Le Repère : Partagez-vous la façon dont les opérations de déguerpissement se déroulent dans le district de Bamako ?
Hama Abba Cissé : Par rapport à la situation que nous vivons actuellement, à savoir le déguerpissement des voies publiques, nous n’avons pas dit que nous sommes d’accord ou pas.
On a dit qu’on n’a pas été consulté. Jusqu’au jour d’aujourd’hui (vendredi dernier, ndlr), je n’ai pas encore rencontré le gouverneur, ni le maire encore moins une quelconque autorité. On a tenu une réunion au Conseil National du Patronat du Mali (CNPM) au cours de laquelle, on a clairement dit qu’on n’a pas été consulté dans le cadre du déguerpissement.

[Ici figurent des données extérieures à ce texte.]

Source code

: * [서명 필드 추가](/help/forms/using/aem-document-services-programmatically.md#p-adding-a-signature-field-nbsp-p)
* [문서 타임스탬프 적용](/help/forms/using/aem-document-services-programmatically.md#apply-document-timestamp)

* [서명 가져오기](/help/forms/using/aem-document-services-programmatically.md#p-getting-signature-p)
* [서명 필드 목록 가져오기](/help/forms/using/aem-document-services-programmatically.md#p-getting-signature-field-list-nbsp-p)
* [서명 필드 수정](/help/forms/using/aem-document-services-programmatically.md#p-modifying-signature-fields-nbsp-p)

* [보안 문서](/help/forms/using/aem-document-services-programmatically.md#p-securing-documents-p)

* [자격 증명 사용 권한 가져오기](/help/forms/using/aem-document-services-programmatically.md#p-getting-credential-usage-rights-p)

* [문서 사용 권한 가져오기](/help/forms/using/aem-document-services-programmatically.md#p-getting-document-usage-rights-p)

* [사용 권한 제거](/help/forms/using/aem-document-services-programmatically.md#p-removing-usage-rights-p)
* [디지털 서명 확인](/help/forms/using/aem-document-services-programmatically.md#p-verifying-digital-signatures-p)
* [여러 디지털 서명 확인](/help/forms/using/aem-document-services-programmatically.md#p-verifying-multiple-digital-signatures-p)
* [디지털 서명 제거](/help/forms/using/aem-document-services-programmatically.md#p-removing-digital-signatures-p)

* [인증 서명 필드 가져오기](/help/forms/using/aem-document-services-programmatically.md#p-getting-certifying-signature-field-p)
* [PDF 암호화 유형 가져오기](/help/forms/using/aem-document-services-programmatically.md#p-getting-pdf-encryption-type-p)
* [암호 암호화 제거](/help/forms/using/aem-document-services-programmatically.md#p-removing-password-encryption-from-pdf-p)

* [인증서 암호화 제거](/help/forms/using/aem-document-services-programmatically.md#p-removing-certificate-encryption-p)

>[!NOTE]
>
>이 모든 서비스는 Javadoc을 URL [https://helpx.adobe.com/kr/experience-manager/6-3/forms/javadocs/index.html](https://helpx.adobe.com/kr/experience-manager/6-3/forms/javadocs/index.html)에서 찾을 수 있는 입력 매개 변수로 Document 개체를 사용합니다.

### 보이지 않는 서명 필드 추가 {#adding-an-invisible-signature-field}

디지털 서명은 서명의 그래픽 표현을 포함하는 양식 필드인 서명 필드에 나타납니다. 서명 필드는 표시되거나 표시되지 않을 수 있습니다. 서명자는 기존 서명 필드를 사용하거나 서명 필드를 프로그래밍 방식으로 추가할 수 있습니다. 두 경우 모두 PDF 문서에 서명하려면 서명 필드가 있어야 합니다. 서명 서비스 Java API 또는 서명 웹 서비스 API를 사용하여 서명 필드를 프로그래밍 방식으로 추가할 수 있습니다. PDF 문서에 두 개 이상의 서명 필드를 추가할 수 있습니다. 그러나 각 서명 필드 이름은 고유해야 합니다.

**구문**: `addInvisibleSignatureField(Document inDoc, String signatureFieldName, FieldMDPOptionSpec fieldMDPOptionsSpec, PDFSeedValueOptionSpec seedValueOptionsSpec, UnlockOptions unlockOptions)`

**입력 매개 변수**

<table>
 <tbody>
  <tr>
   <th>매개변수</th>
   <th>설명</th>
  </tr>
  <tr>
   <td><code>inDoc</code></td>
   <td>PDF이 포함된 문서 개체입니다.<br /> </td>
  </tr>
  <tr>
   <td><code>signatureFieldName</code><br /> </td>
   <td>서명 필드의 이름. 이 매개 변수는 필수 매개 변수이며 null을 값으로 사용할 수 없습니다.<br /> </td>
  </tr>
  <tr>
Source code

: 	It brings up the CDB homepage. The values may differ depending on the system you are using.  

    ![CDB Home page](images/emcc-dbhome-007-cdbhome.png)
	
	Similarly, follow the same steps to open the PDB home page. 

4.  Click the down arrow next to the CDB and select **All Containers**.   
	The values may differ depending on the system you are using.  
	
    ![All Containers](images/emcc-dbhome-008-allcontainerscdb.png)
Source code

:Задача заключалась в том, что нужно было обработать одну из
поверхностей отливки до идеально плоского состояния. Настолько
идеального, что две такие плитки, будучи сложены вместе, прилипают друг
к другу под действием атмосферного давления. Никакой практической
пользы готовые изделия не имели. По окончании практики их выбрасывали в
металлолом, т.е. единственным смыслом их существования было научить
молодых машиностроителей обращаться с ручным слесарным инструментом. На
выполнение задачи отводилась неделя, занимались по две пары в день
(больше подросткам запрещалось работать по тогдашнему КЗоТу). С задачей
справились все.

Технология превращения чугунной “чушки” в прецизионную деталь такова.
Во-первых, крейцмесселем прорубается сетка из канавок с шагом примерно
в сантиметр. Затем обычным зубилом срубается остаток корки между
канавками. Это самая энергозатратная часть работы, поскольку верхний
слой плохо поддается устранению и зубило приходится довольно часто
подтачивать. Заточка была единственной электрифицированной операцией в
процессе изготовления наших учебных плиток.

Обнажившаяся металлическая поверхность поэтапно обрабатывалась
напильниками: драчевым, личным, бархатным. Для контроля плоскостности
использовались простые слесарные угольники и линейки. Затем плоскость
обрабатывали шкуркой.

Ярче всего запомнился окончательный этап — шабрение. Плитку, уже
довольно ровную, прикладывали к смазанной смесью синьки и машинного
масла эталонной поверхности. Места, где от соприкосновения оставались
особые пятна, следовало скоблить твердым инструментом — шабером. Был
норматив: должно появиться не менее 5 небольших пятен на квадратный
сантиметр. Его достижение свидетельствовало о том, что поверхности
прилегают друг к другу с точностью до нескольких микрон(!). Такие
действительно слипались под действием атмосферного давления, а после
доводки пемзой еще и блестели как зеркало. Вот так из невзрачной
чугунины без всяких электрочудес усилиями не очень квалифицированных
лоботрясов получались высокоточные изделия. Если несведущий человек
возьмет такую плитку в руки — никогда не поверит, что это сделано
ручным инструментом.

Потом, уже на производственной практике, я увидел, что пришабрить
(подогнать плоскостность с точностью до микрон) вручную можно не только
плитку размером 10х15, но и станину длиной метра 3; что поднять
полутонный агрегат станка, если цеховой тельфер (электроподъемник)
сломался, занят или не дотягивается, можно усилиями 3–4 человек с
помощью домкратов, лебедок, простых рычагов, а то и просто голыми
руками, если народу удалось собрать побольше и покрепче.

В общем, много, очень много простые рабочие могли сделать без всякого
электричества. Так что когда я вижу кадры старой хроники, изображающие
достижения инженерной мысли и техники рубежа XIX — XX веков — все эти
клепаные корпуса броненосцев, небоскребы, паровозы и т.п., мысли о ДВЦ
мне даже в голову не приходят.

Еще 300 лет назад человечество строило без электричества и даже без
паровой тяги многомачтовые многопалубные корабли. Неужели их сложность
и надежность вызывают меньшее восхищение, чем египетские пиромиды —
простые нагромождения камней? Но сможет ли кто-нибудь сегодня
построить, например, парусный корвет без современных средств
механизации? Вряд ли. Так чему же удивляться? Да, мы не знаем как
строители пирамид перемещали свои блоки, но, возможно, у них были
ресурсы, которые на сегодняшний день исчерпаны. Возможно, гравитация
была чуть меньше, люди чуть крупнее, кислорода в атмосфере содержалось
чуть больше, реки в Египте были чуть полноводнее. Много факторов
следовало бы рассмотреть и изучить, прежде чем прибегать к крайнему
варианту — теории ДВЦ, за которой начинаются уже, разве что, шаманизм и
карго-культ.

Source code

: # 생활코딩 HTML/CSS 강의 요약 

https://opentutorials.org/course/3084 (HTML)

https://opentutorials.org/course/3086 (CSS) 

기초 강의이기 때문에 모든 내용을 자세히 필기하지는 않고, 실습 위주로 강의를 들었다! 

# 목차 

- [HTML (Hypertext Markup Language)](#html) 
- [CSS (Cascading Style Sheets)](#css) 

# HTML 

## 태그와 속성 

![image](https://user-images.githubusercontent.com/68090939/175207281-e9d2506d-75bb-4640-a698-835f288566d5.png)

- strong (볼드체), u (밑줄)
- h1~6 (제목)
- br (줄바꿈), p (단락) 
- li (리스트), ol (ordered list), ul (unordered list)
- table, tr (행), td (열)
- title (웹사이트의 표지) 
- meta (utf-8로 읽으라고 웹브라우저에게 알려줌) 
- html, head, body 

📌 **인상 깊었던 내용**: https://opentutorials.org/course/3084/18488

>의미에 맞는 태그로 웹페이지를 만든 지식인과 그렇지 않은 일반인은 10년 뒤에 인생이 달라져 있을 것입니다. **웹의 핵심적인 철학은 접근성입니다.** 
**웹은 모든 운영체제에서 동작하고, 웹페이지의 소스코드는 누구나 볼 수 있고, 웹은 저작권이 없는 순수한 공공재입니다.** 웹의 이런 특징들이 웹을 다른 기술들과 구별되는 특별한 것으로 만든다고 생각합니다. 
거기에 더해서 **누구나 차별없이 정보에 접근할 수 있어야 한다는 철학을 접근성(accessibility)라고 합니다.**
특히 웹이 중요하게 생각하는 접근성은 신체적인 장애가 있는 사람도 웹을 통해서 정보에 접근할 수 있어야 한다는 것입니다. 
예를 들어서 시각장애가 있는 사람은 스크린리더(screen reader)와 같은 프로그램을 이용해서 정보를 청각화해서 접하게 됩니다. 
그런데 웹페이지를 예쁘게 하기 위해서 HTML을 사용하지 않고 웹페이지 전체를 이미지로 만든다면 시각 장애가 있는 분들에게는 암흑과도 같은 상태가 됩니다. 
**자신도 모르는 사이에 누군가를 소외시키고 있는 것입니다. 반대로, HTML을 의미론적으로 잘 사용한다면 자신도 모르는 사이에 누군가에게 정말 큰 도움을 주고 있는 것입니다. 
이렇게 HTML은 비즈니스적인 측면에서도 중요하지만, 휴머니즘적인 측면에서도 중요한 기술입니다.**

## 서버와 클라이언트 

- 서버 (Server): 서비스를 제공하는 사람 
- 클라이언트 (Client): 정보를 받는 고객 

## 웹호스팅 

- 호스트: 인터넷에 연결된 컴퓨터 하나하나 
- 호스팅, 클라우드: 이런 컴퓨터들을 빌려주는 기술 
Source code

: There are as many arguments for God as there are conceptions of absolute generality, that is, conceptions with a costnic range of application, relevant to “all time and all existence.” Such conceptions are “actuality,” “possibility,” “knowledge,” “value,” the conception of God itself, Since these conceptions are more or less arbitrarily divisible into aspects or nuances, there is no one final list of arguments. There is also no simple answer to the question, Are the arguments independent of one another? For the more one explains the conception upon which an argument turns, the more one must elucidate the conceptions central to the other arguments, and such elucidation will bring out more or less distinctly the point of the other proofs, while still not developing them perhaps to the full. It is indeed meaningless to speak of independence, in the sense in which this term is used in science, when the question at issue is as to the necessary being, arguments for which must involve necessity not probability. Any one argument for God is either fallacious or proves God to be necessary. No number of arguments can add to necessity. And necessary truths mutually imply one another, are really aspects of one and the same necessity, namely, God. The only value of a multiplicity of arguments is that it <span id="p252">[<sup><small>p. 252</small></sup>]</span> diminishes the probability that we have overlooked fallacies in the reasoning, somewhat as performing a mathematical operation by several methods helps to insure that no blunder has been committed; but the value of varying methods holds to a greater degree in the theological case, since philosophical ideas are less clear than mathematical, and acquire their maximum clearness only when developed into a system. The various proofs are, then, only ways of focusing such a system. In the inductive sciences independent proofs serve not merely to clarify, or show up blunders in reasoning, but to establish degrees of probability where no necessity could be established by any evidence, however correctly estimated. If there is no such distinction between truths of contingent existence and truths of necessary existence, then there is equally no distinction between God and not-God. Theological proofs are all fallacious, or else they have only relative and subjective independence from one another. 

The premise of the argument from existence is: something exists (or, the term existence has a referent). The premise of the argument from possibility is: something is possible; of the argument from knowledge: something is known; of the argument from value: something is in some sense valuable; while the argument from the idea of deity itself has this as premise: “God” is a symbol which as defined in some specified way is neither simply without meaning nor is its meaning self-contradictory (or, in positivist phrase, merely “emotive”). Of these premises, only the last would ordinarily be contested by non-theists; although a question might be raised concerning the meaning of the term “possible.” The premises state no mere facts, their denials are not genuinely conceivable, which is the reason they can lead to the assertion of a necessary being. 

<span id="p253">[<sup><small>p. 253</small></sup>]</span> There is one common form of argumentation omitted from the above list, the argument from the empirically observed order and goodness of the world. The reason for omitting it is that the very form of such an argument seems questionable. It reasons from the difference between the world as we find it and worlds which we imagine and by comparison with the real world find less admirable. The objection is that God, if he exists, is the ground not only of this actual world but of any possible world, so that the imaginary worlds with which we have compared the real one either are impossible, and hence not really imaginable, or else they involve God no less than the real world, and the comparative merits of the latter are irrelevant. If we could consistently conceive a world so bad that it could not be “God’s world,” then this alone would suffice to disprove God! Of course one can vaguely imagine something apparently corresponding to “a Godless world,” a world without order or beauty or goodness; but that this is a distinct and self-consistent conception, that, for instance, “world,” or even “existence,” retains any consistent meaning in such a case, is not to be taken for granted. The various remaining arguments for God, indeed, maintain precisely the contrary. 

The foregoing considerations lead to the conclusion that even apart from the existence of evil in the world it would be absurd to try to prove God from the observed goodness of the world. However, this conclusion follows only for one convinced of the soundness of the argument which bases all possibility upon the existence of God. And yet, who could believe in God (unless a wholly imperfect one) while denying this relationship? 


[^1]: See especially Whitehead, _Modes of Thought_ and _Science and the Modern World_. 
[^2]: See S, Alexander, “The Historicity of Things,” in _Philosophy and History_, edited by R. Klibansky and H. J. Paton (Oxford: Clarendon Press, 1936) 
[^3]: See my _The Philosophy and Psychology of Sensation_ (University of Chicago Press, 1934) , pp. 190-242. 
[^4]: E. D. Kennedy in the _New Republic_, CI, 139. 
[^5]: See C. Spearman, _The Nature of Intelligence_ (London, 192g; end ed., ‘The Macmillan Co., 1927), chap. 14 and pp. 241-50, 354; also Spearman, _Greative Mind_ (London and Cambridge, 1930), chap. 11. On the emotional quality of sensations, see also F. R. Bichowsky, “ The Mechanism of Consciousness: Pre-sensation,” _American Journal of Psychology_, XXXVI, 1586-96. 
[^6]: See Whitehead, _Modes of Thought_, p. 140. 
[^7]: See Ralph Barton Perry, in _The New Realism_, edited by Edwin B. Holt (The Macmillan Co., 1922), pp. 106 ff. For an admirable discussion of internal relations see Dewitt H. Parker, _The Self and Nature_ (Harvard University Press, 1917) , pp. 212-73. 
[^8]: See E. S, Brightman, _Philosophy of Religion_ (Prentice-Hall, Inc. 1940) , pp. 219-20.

Dans ce cas, on ne peut pas donner notre avis sur la question. Le déguerpissement a commencé sans que nous soyons avisés. Certains disent avoir été consultés, mais, moi personnellement non jusque-là.
Qu’est-ce que vous reprochez aux autorités ?
Nous reprochons aux autorités le manque de concertation. Dans toute chose d’intérêt public, il faut qu’on se concerte. C’est important pour l’intérêt supérieur de la nation.
Il y a certains commerçants qui demandent l’arrêt des opérations. Que dites-vous ? Evidement ! Il faut arrêter les opérations en attendant qu’on se concerte, qu’on trouve une formule. Parce qu’il y a des millions de gens qui sont sans abris et d’autres au chômage. Il y a des jeunes diplômés, des partants volontaires, des femmes…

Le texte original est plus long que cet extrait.